- _TEXTO FORNECIDO_:
G20 e os desafios globais da economia

Vladímir Pútin Foto: Kremlin.ru

Vladímir Pútin Foto: Kremlin.ru

Artigo do presidente russo Vladímir Pútin para o jornal mexicano “El Universal” aborda as perspectivas da economia global e expectativas para atual cúpula do grupo. Leia abaixo o artigo na íntegra.

Há quatro anos, a economia mundial enfrentou uma crise sem precedentes, cujo impacto atingiu, em diferentes graus, todos os países, sem exceção. 

Esses grandes desafios exigiram dos líderes mundiais posturas substancialmente novas. Como resultado, pela primeira vez na história, os líderes dos países responsáveis por 90% do PIB global demonstraram vontade e capacidade reais de coordenar suas políticas econômicas e, mais importante, impediram que o mundo entrasse em um impasse de guerras comerciais e protecionismo, procedendo ao restabelecimento da ordem no sistema monetário internacional.

- _EXTRATO DE DADOS_:
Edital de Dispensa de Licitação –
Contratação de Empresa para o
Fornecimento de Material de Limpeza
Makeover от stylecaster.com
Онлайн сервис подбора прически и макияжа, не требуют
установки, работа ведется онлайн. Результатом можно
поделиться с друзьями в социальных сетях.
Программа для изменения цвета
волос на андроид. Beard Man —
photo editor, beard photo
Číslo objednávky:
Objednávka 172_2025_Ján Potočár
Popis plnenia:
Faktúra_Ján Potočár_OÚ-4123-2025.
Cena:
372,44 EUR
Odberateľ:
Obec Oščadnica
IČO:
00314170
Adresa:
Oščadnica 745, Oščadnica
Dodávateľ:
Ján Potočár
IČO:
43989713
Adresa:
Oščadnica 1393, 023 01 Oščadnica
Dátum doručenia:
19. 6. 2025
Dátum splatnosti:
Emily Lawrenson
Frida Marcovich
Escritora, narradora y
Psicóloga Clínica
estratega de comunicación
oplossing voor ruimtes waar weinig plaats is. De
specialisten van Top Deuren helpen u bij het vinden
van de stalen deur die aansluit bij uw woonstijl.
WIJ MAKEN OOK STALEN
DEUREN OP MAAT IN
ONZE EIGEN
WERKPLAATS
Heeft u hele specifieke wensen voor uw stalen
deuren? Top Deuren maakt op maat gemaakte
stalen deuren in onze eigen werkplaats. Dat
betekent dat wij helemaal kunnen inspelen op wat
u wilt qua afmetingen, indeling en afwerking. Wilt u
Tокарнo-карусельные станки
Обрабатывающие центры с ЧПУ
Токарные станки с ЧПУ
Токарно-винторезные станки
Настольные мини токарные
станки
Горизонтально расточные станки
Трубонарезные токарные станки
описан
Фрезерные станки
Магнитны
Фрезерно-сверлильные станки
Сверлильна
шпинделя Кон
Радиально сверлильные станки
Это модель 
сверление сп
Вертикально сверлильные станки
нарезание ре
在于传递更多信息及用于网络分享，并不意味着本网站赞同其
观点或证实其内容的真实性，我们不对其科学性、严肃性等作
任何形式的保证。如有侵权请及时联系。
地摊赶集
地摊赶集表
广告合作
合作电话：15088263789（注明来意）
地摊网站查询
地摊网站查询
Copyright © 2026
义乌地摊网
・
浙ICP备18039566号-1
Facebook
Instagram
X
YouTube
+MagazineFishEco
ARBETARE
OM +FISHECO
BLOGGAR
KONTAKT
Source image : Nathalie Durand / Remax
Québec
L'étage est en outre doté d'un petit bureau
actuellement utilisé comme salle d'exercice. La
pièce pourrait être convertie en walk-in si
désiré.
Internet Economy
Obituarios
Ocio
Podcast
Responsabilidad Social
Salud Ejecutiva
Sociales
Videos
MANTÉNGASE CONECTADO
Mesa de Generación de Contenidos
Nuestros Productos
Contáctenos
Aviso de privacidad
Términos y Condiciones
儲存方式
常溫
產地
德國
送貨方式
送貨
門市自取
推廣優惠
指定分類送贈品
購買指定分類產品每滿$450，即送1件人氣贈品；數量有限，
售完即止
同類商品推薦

- _O QUE FAZER_:
**1.** Responda a estas perguntas sobre o texto a respeito do G20 e da economia global.
(a) Para qual jornal o artigo foi escrito?
(b) Há quantos anos a economia mundial enfrentou a crise mencionada?
(c) Qual parcela do PIB global cabia aos países cujos líderes coordenaram suas políticas econômicas?
**2.** Prossiga com o texto sobre o G20 e os desafios da economia global a partir da última frase apresentada.

- _RESPOSTAS_:
**1.**
(a) Para o jornal mexicano "El Universal".
(b) Há quatro anos.
(c) 90% do PIB global.

**2.**
Assim, o G20, que, até 2008, só existia na forma de reuniões regulares dos ministros das Finanças, virou um importante fórum mundial dedicado à economia.

No meio da crise, graças às atividades do G20, foram implementadas medidas para o aumento do capital de todos os principais bancos de desenvolvimento multilaterais e dos recursos do FMI. 

Essas medidas permitiu às instituições financeiras supracitadas prestar apoio aos países mais atingidos pela crise. Também deu continuidade a agenda da reforma do sistema de regulação financeira e foram identificados os princípios destinados a proteger os direitos dos consumidores dos serviços financeiros. 

Não é exagero dizer que a criação, em 2009, por decisão dos líderes dos países do G20, do Conselho de Estabilidade Financeira, que se transformou em um órgão de coordenação dos esforços para a elaboração de novas “regras de conduta” no setor financeiro, teve importância fundamental.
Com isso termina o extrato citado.